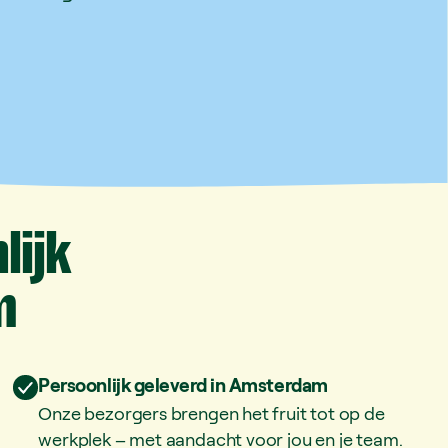
lijk
m
Persoonlijk geleverd in Amsterdam
Onze bezorgers brengen het fruit tot op de
werkplek – met aandacht voor jou en je team.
=======
### PROBLEM STATEMENT
From the first line to the last, copy the listing above exactly, dropping all images.

### ANSWER BOX
lijk
m
Persoonlijk geleverd in Amsterdam
Onze bezorgers brengen het fruit tot op de
werkplek – met aandacht voor jou en je team.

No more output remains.